For those of us who take a view that integrity and high standards are important among the people who run our country, this week has been a real roller coaster.
What started as potentially good news with the release of the ‘Standards Matter 2’ report and its roadmap to improve integrity almost ended up with just the reverse - a complete standards vacuum.
How did we get here?
Led by a former head of MI5, the Committee on Standards in Public Life (CSPL) and its year-long review delivered a highly credible plan to improve integrity and standards among the office holders at the heart of government in the form of 34 detailed recommendations for reform.
In particular, the committee was concerned that oversight of ministerial behaviour lagged behind arrangements for MPs, that rules on business appointments for former ministers were weak, that public appointments needed protecting from political interference and that lobbying of government remains far too opaque. The committee took the view that, in many cases, new laws were now needed to strengthen the system.
The government responded with a now increasingly familiar form of words: the recommendations would be responded to ‘in due course’. Given the breadth of the CSPL’s charge sheet, the lack of urgency was troubling.
That was Monday. By Wednesday, the mood had transformed. MPs on the government benches were suddenly demanding an urgent ‘overhaul of standards arrangements’ after all. Yet their motivation had nothing to do with the CSPL’s concerns, rather the arrangements for overseeing MPs’ behaviour. Even more surprising, the matter was brought to the house by the government itself, on the same day that MPs were due to vote on whether to suspend former Conservative minister Owen Paterson for repeated and ‘egregious’ breaches of lobbying rules. The sanction was brought by the Standards Commissioner, a cross-party group of MPs and lay members of the Commons Standards and Privileges Committee.
MPs have long drawn the line at elected representatives advocating in return for cash. But to do so requires them to have the stomach to punish rule-breakers among their own. Instead, Wednesday saw the Prime Minister mobilise a bungled defence of an MP found guilty of egregious wrongdoing – using the cover of a suddenly urgent need to scrap and reform the process by which he was found guilty.

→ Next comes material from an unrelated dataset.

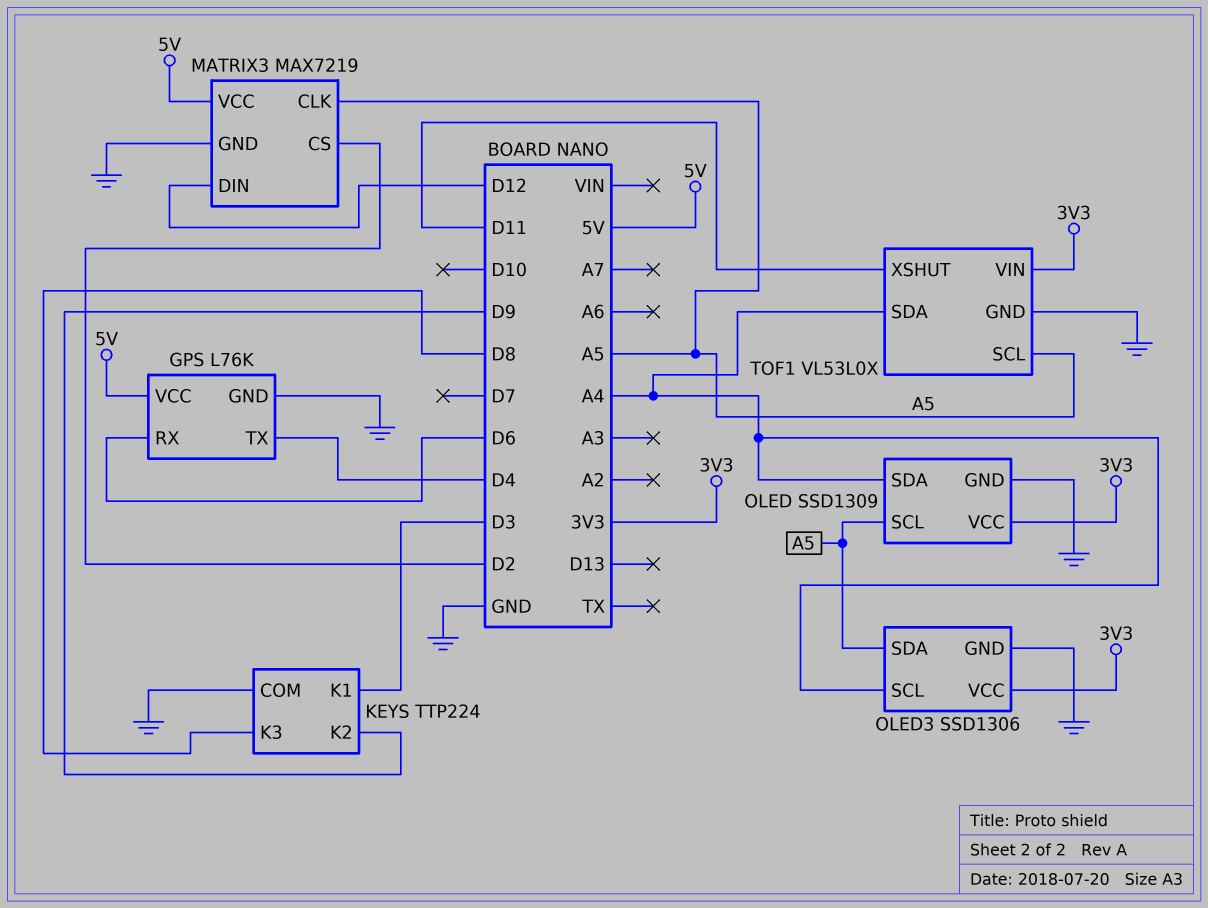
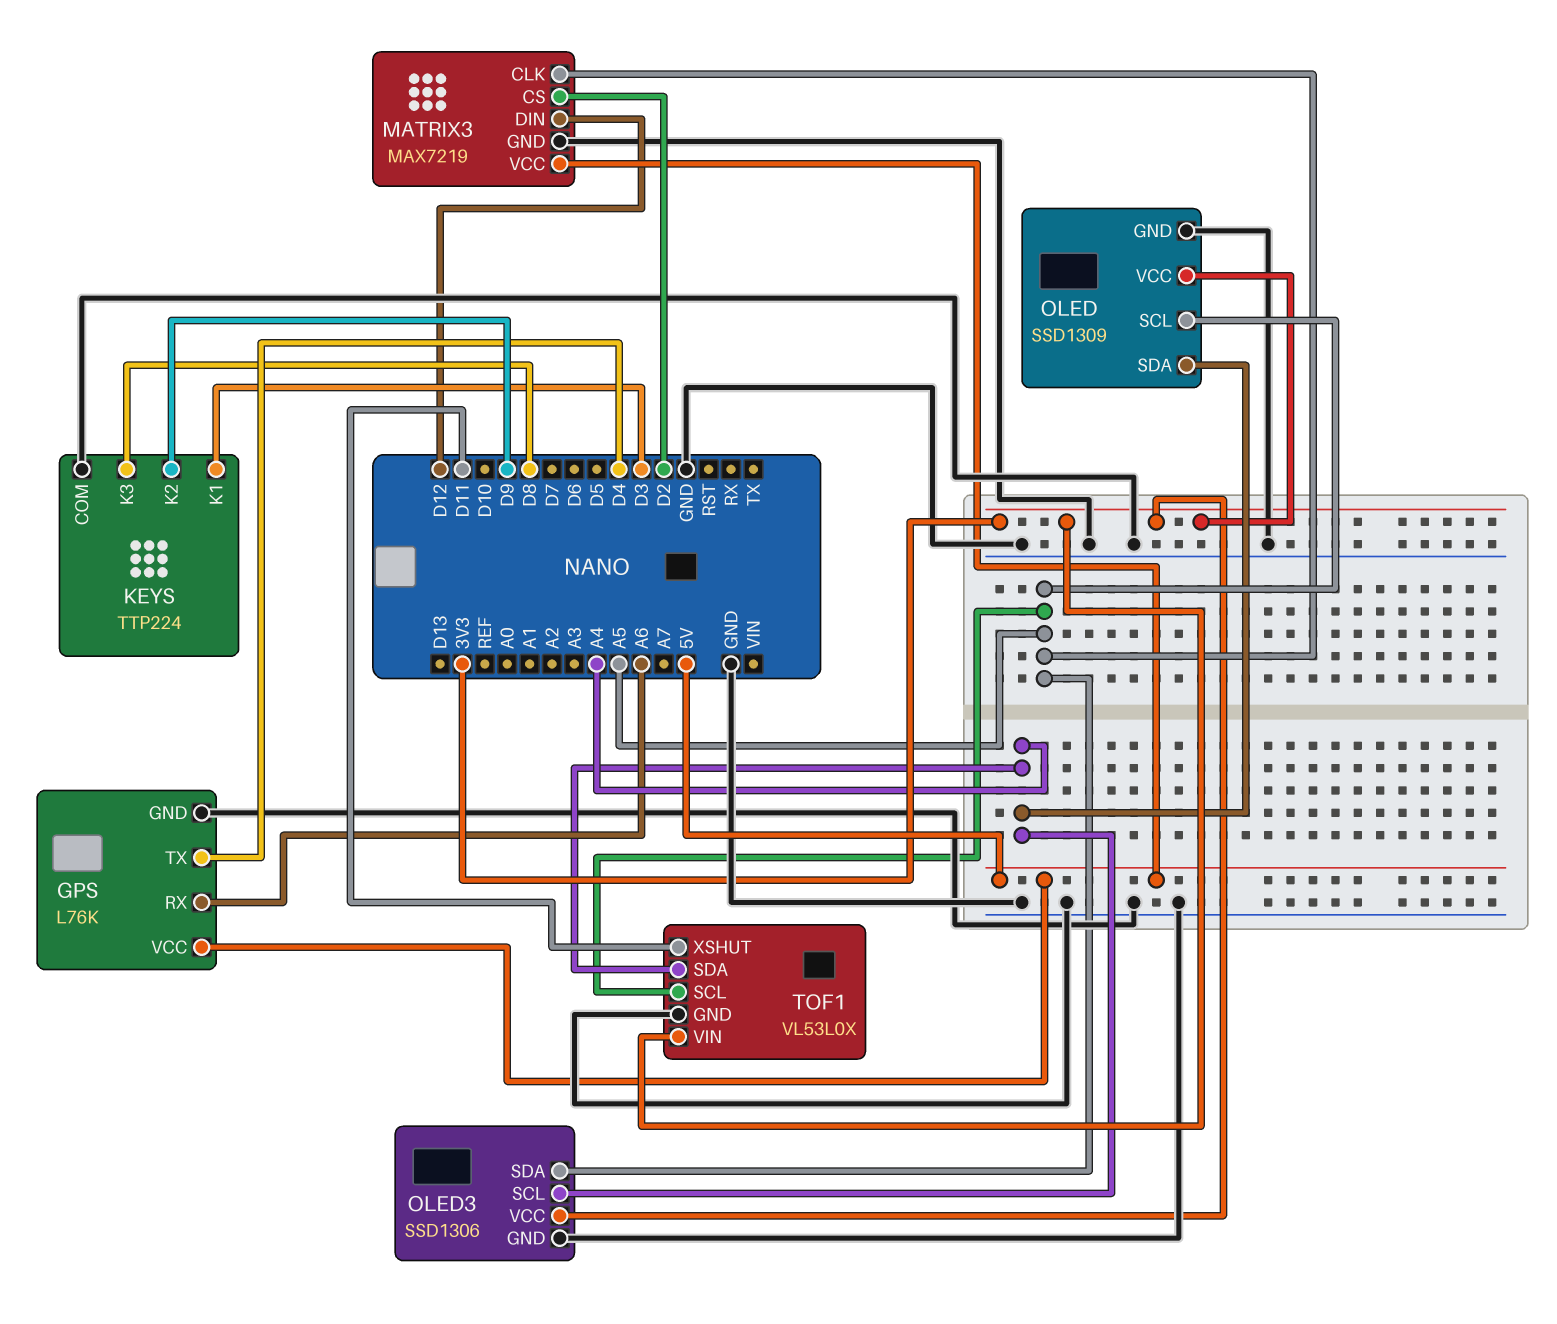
GPS pin RX: D6 -> A6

The sequencing and optics of all of this couldn’t have been worse: independent, evidence-based reforms to ensure ministerial behaviour is better policed get placed in the ‘in due course’ tray. Government initiated reforms to retrospectively shield a former minister from sanction are treated as ‘urgent’.
By Thursday we’d had what some commentators have described as a ‘full-fat U-turn’ in the wake of a significant backlash and the refusal of opposition parties to cooperate with the government’s process for ‘reform’.

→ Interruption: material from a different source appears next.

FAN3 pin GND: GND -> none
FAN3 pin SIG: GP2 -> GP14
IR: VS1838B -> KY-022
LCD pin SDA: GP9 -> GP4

Many have compared the events of recent days to the ‘Cash for Questions’ sleaze scandal of the 1990s. Yet there is a profoundly important difference between the 90s and today.

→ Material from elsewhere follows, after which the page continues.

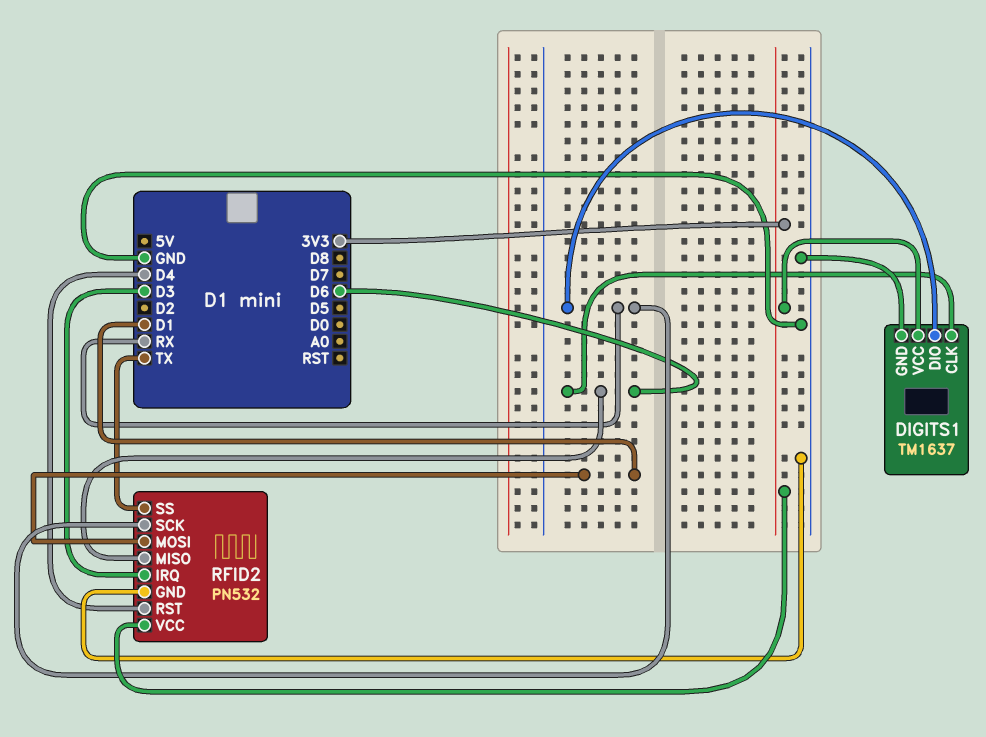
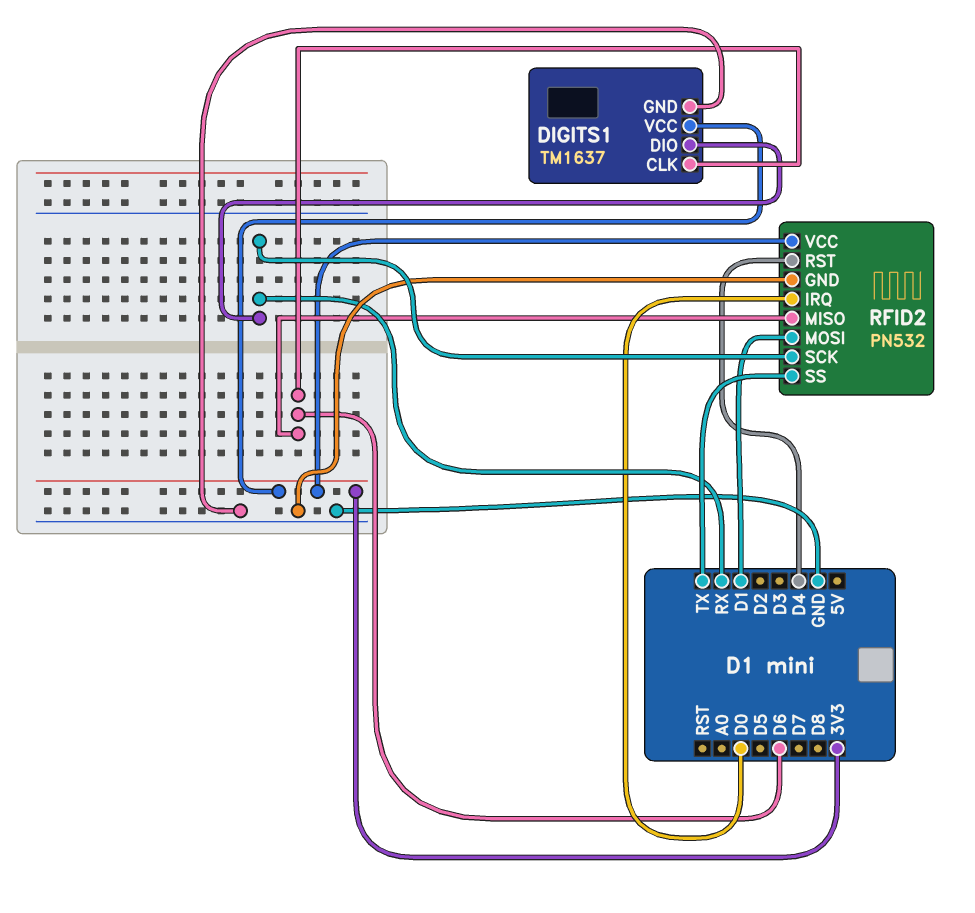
RFID2 pin IRQ: D3 -> D0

A quarter of a century ago, then Prime Minister John Major and his party leadership were explicit in denouncing the poor behaviour of a small number of MPs and responded by setting out to strengthen the oversight of standards. This week, the current Prime Minister did the opposite by whipping a vote to prevent an MP found to have broken the rules from being sanctioned for his conduct.
The attempt to overturn due process by a force of strength in the division lobby has set a grim new precedent. Research commissioned for the CSPL’s review had already found the public think “politicians often rely and fall back on their social standing to get themselves out of trouble in a way that ordinary members of the public cannot”. The government’s approach this week will only fuel that perception.
We end the week with our democracy not quite diminished, but certainly endangered by the gravity of these events. So where do we go from here?
The Commissioner, along with the Committee on Standards and Privileges must be allowed to continue to discharge their duties in the normal way without interference or ‘invitations’ for the Commissioner to resign. Specifically, the pipeline of investigations into alleged misconduct by other MPs must continue unabated.
We at Transparency International UK would welcome a constructive and dispassionate review of the standards regime for MPs at an appropriate time, or ‘in due course’ to borrow a phrase. Amidst the furore across the political spectrum this week, valid concerns worthy of further consideration have been raised. Yet the initiation of any such review should never lead to the immediate suspension of existing arrangements, and potentially a standards vacuum, as so nearly happened.
It is worth going back to where the week began: the Committee on Standards in Public Life calling for reform in four areas of concern for standards and integrity. The arrangements for oversight of MPs were not on that list as other areas clearly require more urgent attention.
The committee’s now aptly timed report provides a blueprint on how to nip all of this in the bud. Many of their recommendations could be implemented at speed. Ultimately, nothing short of accepting all 34 recommendations in full and immediately will help assuage the damage caused this week.